Also crucial to these safeguards is a close definition of the parameters of institutional powers in the recognition there is always a temptation to some to use and abuse state powers for unintended purposes.
The Constitution can be seen as having been born of the struggle against racism in South Africa. But is founded in the bedrock of common law out of which principles – many of which informed the anti-apartheid struggle – have evolved over a period of centuries.
Another principle concerns the circumstances in which a judicial, or quasi-judicial body – one purporting to be acting in the name of justice – can bring an individual before it.
Essentially two instruments became available, the subpoena and the summons.
The subpoena was to compel a witness to give testimony about specified evidence of which he or she has knowledge.
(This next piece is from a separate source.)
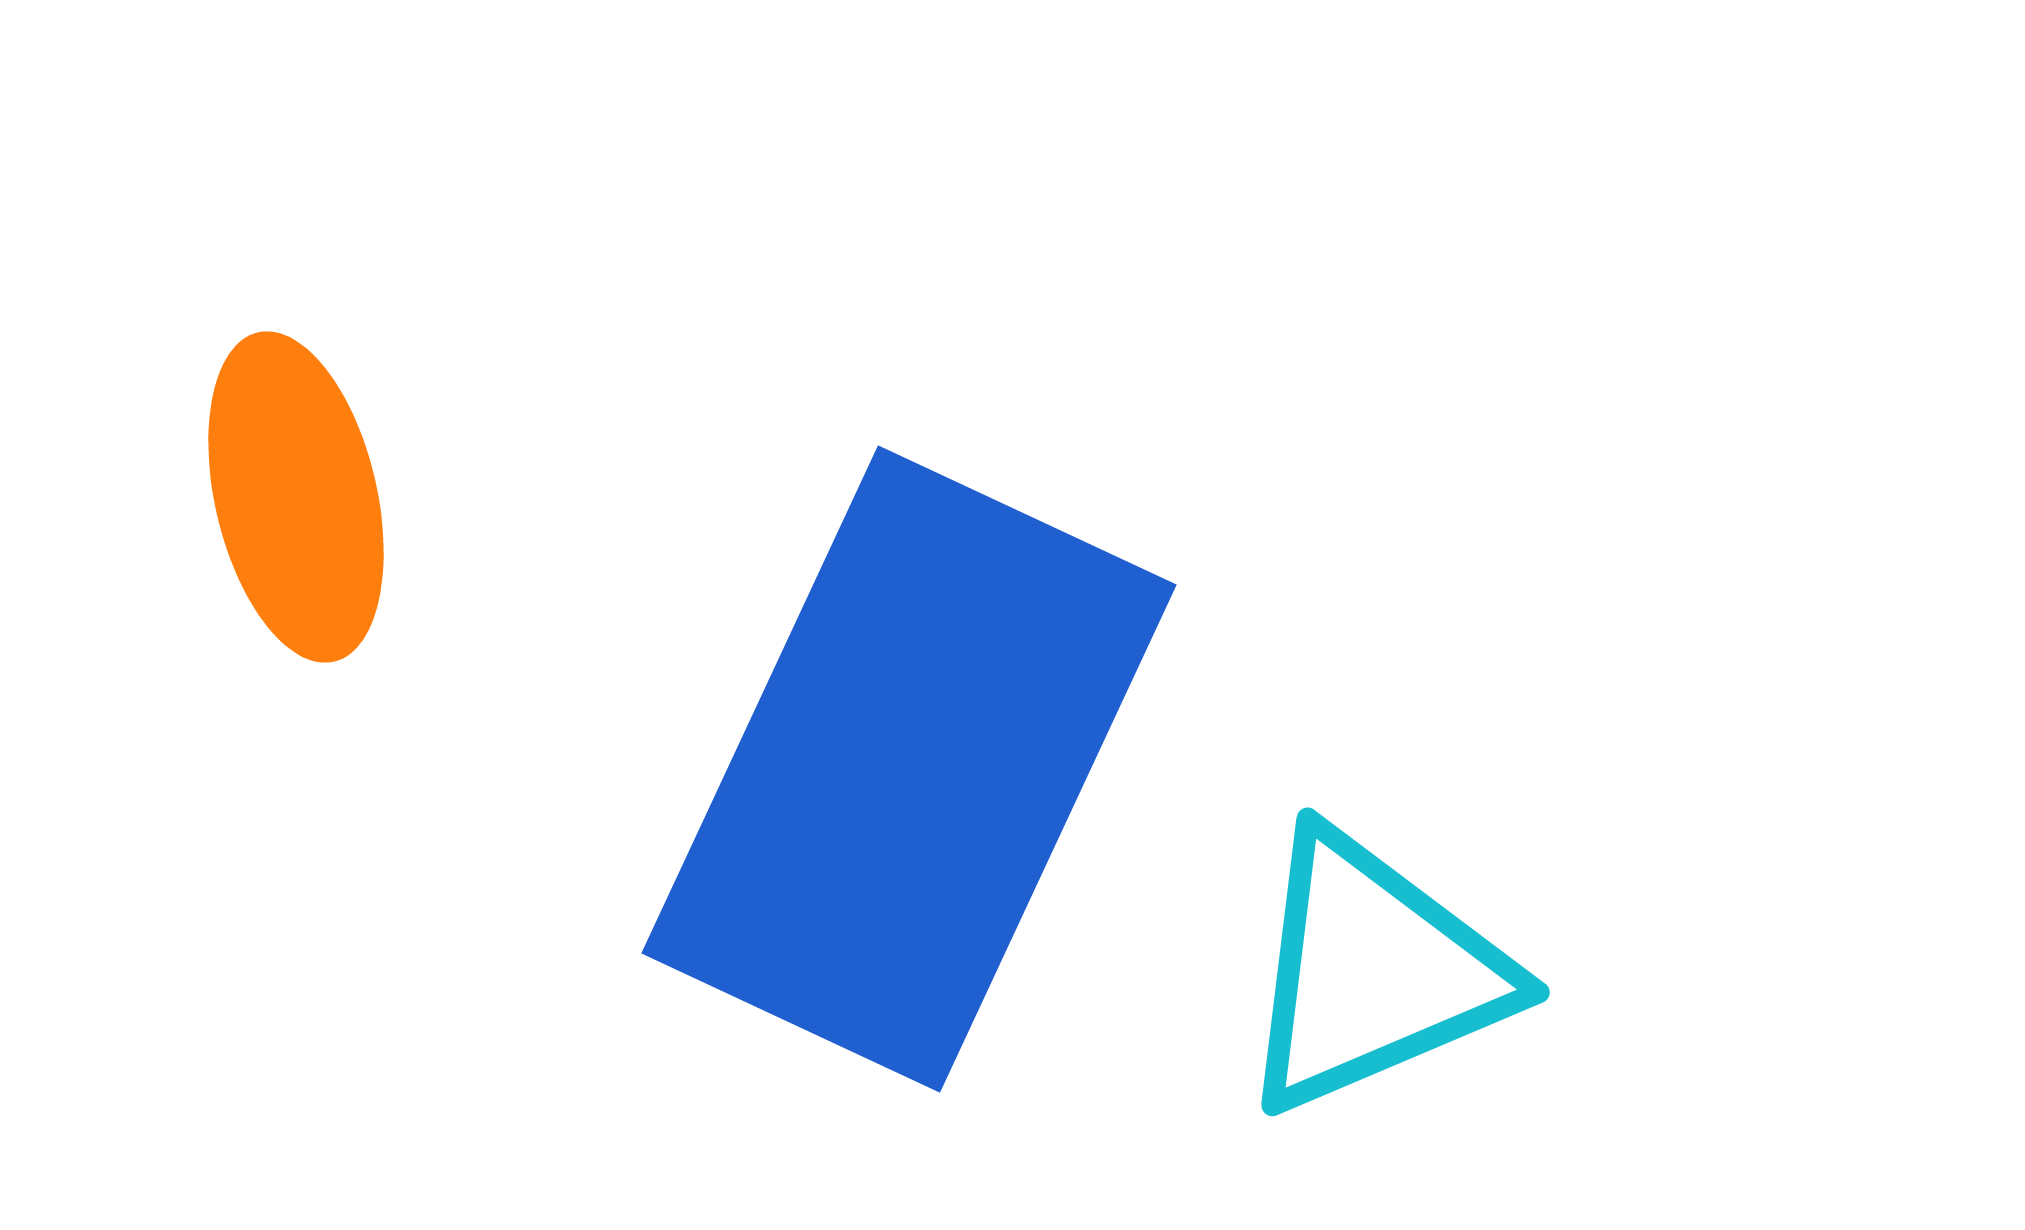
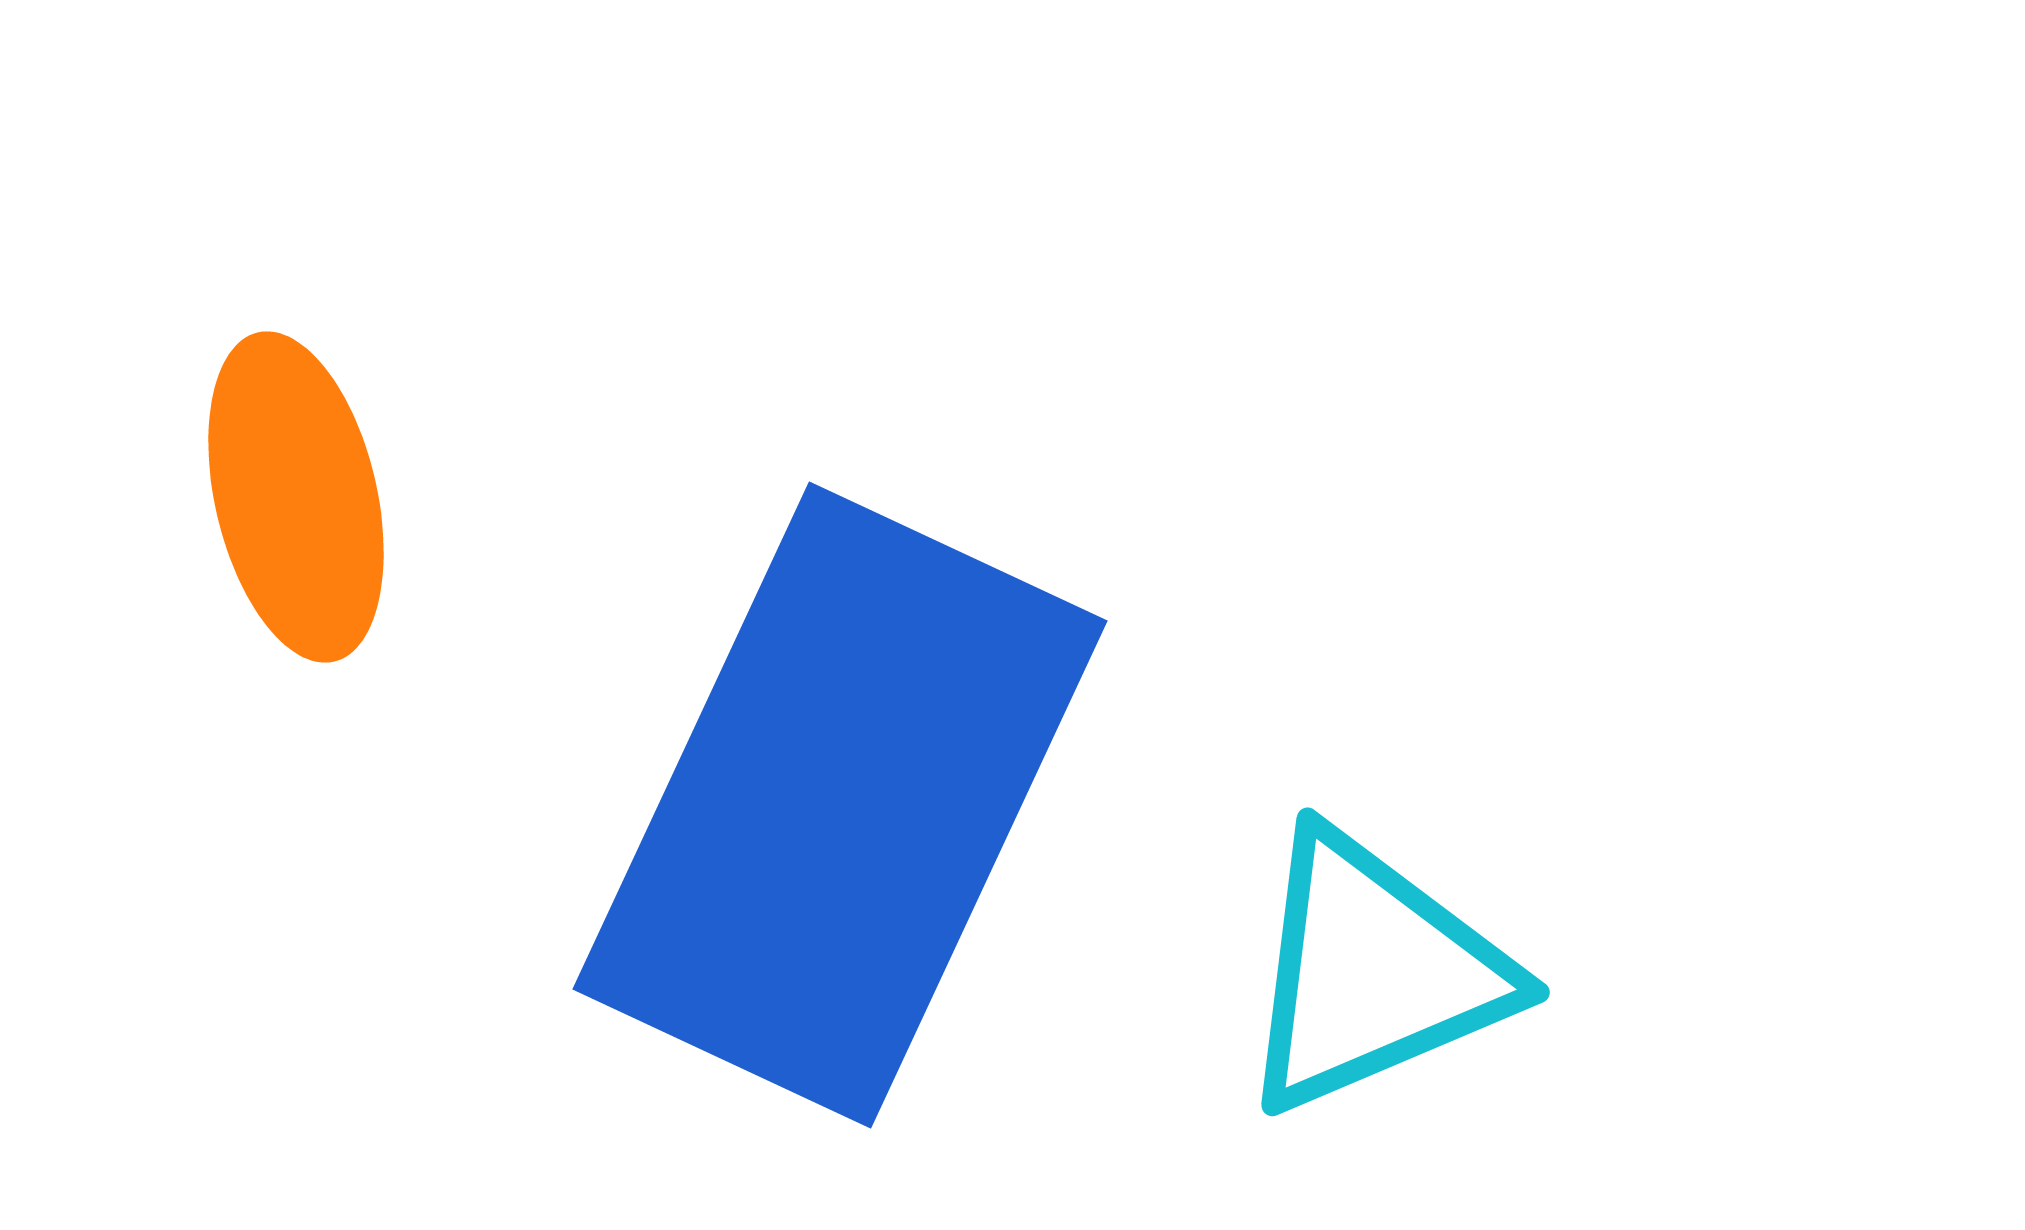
blue rectangle: moved 69 px left, 36 px down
The summons is to answer specified charges, based on evidence previously available, which give reasonable grounds for believing the accused is guilty of unlawful behaviour.
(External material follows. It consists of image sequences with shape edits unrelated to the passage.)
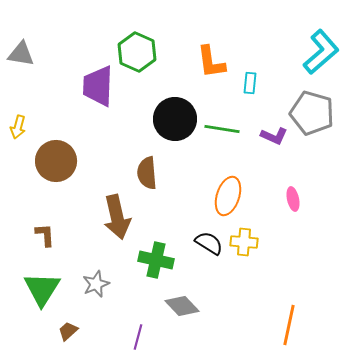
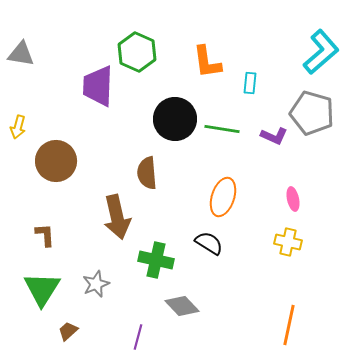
orange L-shape: moved 4 px left
orange ellipse: moved 5 px left, 1 px down
yellow cross: moved 44 px right; rotated 8 degrees clockwise
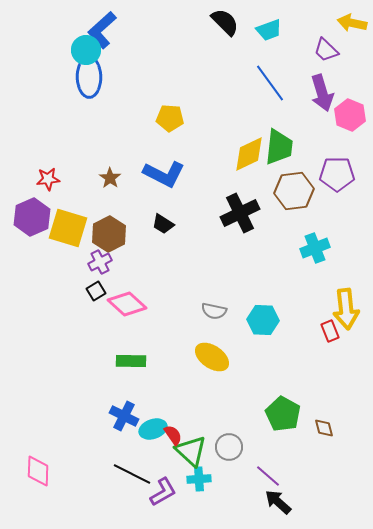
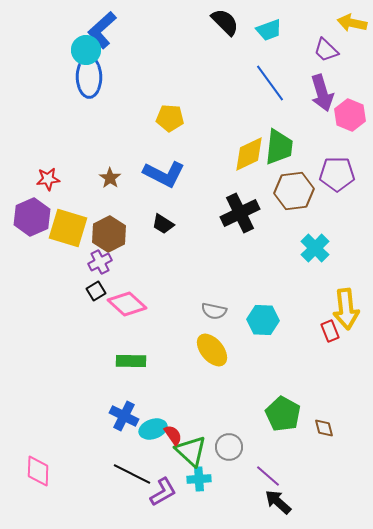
cyan cross at (315, 248): rotated 24 degrees counterclockwise
yellow ellipse at (212, 357): moved 7 px up; rotated 16 degrees clockwise
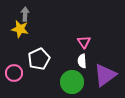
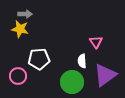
gray arrow: rotated 88 degrees clockwise
pink triangle: moved 12 px right
white pentagon: rotated 20 degrees clockwise
pink circle: moved 4 px right, 3 px down
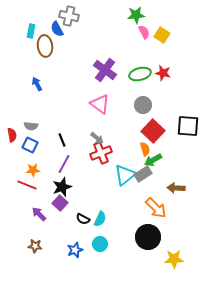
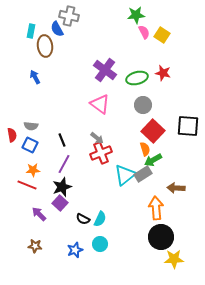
green ellipse: moved 3 px left, 4 px down
blue arrow: moved 2 px left, 7 px up
orange arrow: rotated 140 degrees counterclockwise
black circle: moved 13 px right
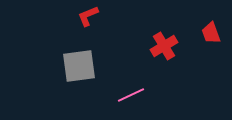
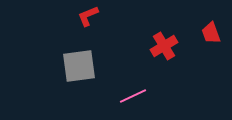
pink line: moved 2 px right, 1 px down
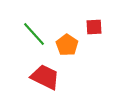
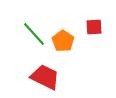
orange pentagon: moved 4 px left, 4 px up
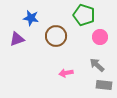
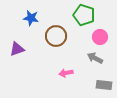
purple triangle: moved 10 px down
gray arrow: moved 2 px left, 7 px up; rotated 14 degrees counterclockwise
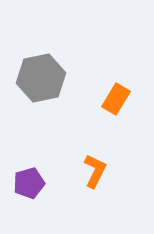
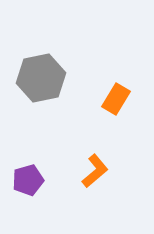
orange L-shape: rotated 24 degrees clockwise
purple pentagon: moved 1 px left, 3 px up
The evolution of that body of principle can be traced back to the Star Chamber, the court of the king’s prerogative, which flourished in England during the 16th and 17th centuries before being abolished by Parliament for reasons which were only too obvious at the time. Superior to the common law and the common-law courts, it was empowered to summons and interrogate on the basis of mere complaint and petition – to question individuals over their views as to their religious beliefs, for example, in the hope of embarrassing them, if not hurrying them off to torture and the stake.
This gave it the potential to be an instrument of terror and oppression for the monarchy, subverting the judicial purpose to the whims of transient political authority, dragging men and women before it to answer nothing more than suspicions and prejudice.
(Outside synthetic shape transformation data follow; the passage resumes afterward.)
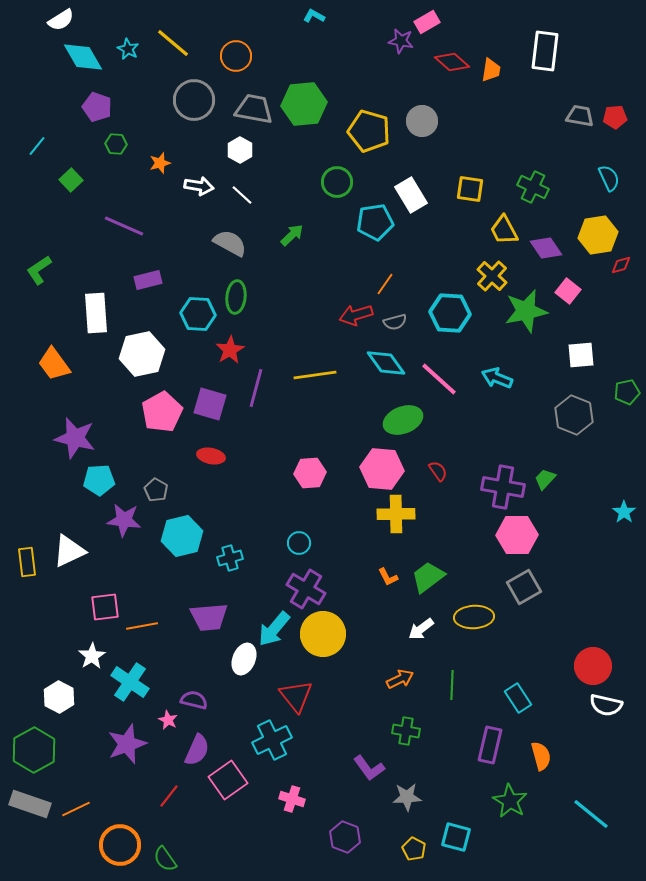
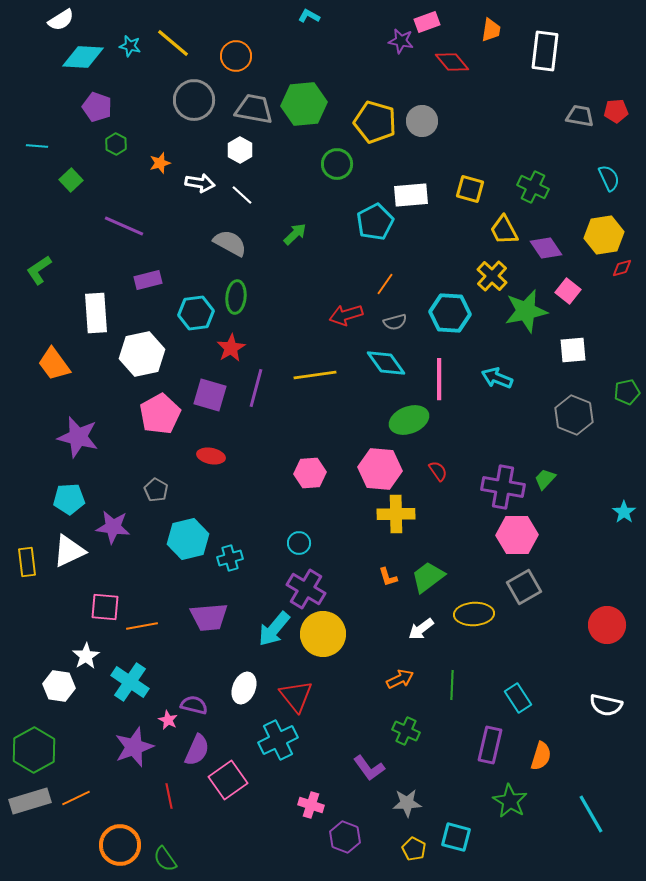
cyan L-shape at (314, 16): moved 5 px left
pink rectangle at (427, 22): rotated 10 degrees clockwise
cyan star at (128, 49): moved 2 px right, 3 px up; rotated 15 degrees counterclockwise
cyan diamond at (83, 57): rotated 57 degrees counterclockwise
red diamond at (452, 62): rotated 8 degrees clockwise
orange trapezoid at (491, 70): moved 40 px up
red pentagon at (615, 117): moved 1 px right, 6 px up
yellow pentagon at (369, 131): moved 6 px right, 9 px up
green hexagon at (116, 144): rotated 25 degrees clockwise
cyan line at (37, 146): rotated 55 degrees clockwise
green circle at (337, 182): moved 18 px up
white arrow at (199, 186): moved 1 px right, 3 px up
yellow square at (470, 189): rotated 8 degrees clockwise
white rectangle at (411, 195): rotated 64 degrees counterclockwise
cyan pentagon at (375, 222): rotated 18 degrees counterclockwise
green arrow at (292, 235): moved 3 px right, 1 px up
yellow hexagon at (598, 235): moved 6 px right
red diamond at (621, 265): moved 1 px right, 3 px down
cyan hexagon at (198, 314): moved 2 px left, 1 px up; rotated 12 degrees counterclockwise
red arrow at (356, 315): moved 10 px left
red star at (230, 350): moved 1 px right, 2 px up
white square at (581, 355): moved 8 px left, 5 px up
pink line at (439, 379): rotated 48 degrees clockwise
purple square at (210, 404): moved 9 px up
pink pentagon at (162, 412): moved 2 px left, 2 px down
green ellipse at (403, 420): moved 6 px right
purple star at (75, 438): moved 3 px right, 1 px up
pink hexagon at (382, 469): moved 2 px left
cyan pentagon at (99, 480): moved 30 px left, 19 px down
purple star at (124, 520): moved 11 px left, 7 px down
cyan hexagon at (182, 536): moved 6 px right, 3 px down
orange L-shape at (388, 577): rotated 10 degrees clockwise
pink square at (105, 607): rotated 12 degrees clockwise
yellow ellipse at (474, 617): moved 3 px up
white star at (92, 656): moved 6 px left
white ellipse at (244, 659): moved 29 px down
red circle at (593, 666): moved 14 px right, 41 px up
white hexagon at (59, 697): moved 11 px up; rotated 20 degrees counterclockwise
purple semicircle at (194, 700): moved 5 px down
green cross at (406, 731): rotated 16 degrees clockwise
cyan cross at (272, 740): moved 6 px right
purple star at (127, 744): moved 7 px right, 3 px down
orange semicircle at (541, 756): rotated 32 degrees clockwise
red line at (169, 796): rotated 50 degrees counterclockwise
gray star at (407, 797): moved 6 px down
pink cross at (292, 799): moved 19 px right, 6 px down
gray rectangle at (30, 804): moved 3 px up; rotated 36 degrees counterclockwise
orange line at (76, 809): moved 11 px up
cyan line at (591, 814): rotated 21 degrees clockwise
Of course human experience is universal and the abuse of powers which should be reserved to proper judicial purpose by those enjoying the temporary advantages of power is not unique to the English experience. It was there in post-war America when Senator Joe McCarthy ruined countless lives by his public denunciations of “commies” and it was to be discovered in the Moscow show trials when veterans of the communist cause were convicted on no more than what appears in retrospect to have been excessive loyalty to the revolutionary struggle.
The charge which Barney Pityana and his fellow commissioners are intent on questioning us about is racism. And we use the word “charge” deliberately, for this is no subpoena we face, to give a fact-finding inquiry the benefit of our experience. Racism was the charge levelled against us by the associations of black lawyers and black accountants in their original complaint against us. After we had rebutted their allegations in detail the commission – by failing to dismiss their case as unsubstantiated – instead gave life to the charges by inviting the complainants to re- submit to a reconvened hearing so that more smears could be dragged into the dock.
The commission followed this up by lending itself to publication of a report which could probably be described as being among the most ridiculous in the annals of public administration in South Africa. And now it serves summons on us to appear before it, under threat of imprisonment, to face questioning about accusations it refuses to particularise, on the basis of evidence we are ordered to produce, but which it refuses to detail.
The behaviour of the commissioners is truly worthy of the Star Chamber, McCarthyism and Stalinism. It is a fundamental attack on press freedom, one that is all the more disturbing because those who have launched it appear blind to the rights they are trampling on.
We are democrats. There are few other newspapers that have fought so hard against racism and the abuse of power and in the cause of freedom of expression as the Mail & Guardian.
But, perhaps even more importantly at this point, we belong to a free people and as such we stand on our right to due process.
In weighing the principles involved, we are mindful that the inquiry is in danger of being personalised. It is not “Barney Pityana’s” commission any more than those newspapers summoned constitute “the media”. Both are institutions of a society which will still stand long after we are gone. We are nothing more than temporary custodians who happened to have taken up these responsibilities at the birthing stage. It is, however, a formative stage in which principles can be established which, if they prove incorrect, can take a long time to amend and prove destructive in the interim.
WHATEVER DECISION WE TAKE, WE WILL BE MINDFUL THAT WHEN CASTING THE FOUNDATIONS OF A BUILDING IT IS EASY TO LEAVE ONE’S FOOTPRINTS IN THE CEMENT.